Does this bring us back to "It smelled of emptiness" or perhaps merely "It smelled empty"?


----------



## Cath.S.

bloomiegirl said:


> Does this bring us back to "It smelled of emptiness" or perhaps merely "It smelled empty"?


'Fraid so.


----------



## dafunkyguy

All right...I see...all right...thanks!


----------



## Nicomon

Just a thought. Not sure at all whether or not it could work, but what about...  _The apartment_ _was void of scent _


----------



## espionage

No, It seems like it's more about the scent that *was *there, the smell of emptiness, not an actual lack of scent.


----------



## Nicomon

I understood the Frech meaning. _Void of scent_ (inverting the French words, and using "scent" instead of "smell") was my weak attempt to render the "double entendre" of _sentir le vide_, since you can also *feel *a void. 

I realise it doesn't work, so I guess we're back to _smelled of emptiness _or _smelled empty_ but still_..._ it's missing something.


----------



## Padraig

There is a difference between "smelled of emptiness" and "smelled empty", the former having a tone much closer to the pathos I read in the original. I think it is an adequate translation, and captures the tone reasonably well.

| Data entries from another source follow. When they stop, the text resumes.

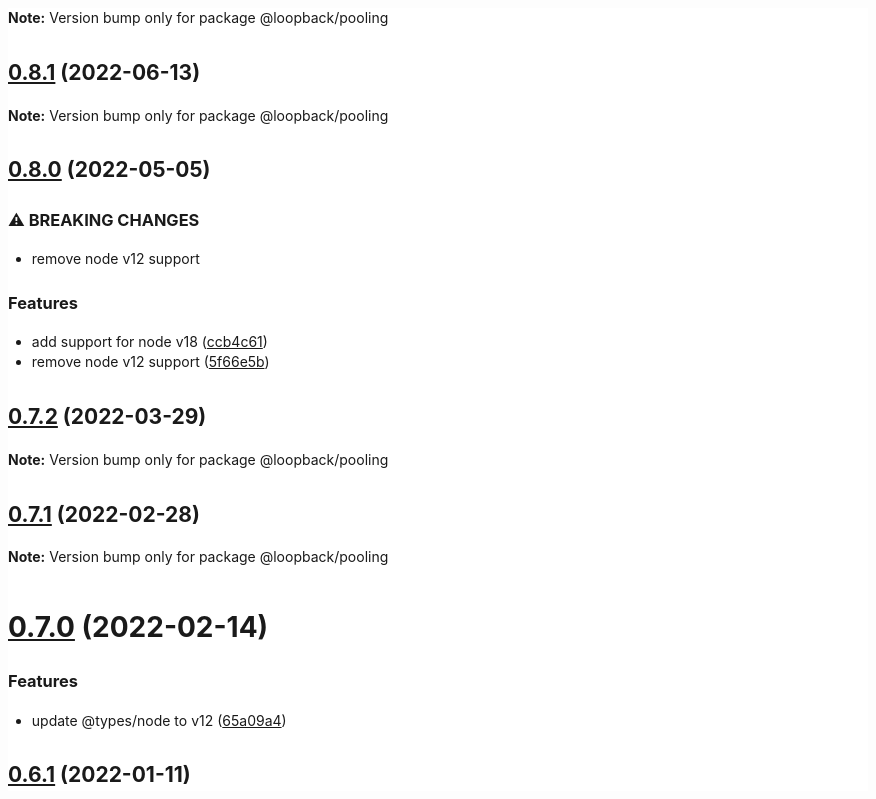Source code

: **Note:** Version bump only for package @loopback/pooling

## [0.8.1](https://github.com/loopbackio/loopback-next/compare/@loopback/pooling@0.8.0...@loopback/pooling@0.8.1) (2022-06-13)

**Note:** Version bump only for package @loopback/pooling

## [0.8.0](https://github.com/loopbackio/loopback-next/compare/@loopback/pooling@0.7.2...@loopback/pooling@0.8.0) (2022-05-05)

### ⚠ BREAKING CHANGES

- remove node v12 support

### Features

- add support for node v18
  ([ccb4c61](https://github.com/loopbackio/loopback-next/commit/ccb4c61307d94ab7bb07a19c547dfc4fa7d388a8))
- remove node v12 support
  ([5f66e5b](https://github.com/loopbackio/loopback-next/commit/5f66e5bd288ba806b3aa6550fc29c5009de8b60d))

## [0.7.2](https://github.com/loopbackio/loopback-next/compare/@loopback/pooling@0.7.1...@loopback/pooling@0.7.2) (2022-03-29)

**Note:** Version bump only for package @loopback/pooling

## [0.7.1](https://github.com/loopbackio/loopback-next/compare/@loopback/pooling@0.7.0...@loopback/pooling@0.7.1) (2022-02-28)

**Note:** Version bump only for package @loopback/pooling

# [0.7.0](https://github.com/loopbackio/loopback-next/compare/@loopback/pooling@0.6.1...@loopback/pooling@0.7.0) (2022-02-14)

### Features

- update @types/node to v12
  ([65a09a4](https://github.com/loopbackio/loopback-next/commit/65a09a406e4865f774f97b58af9e616733b8b255))

## [0.6.1](https://github.com/loopbackio/loopback-next/compare/@loopback/pooling@0.6.0...@loopback/pooling@0.6.1) (2022-01-11)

It could be intensified a little by saying that it "had the smell of emptiness", bit that might make translating the preceding passage more difficult.


----------



## Nicomon

Padraig said:


> It could be intensified a little by saying that it "*had the smell of emptiness*", bit that might make translating the preceding passage more difficult.


 
This one gets my vote.


----------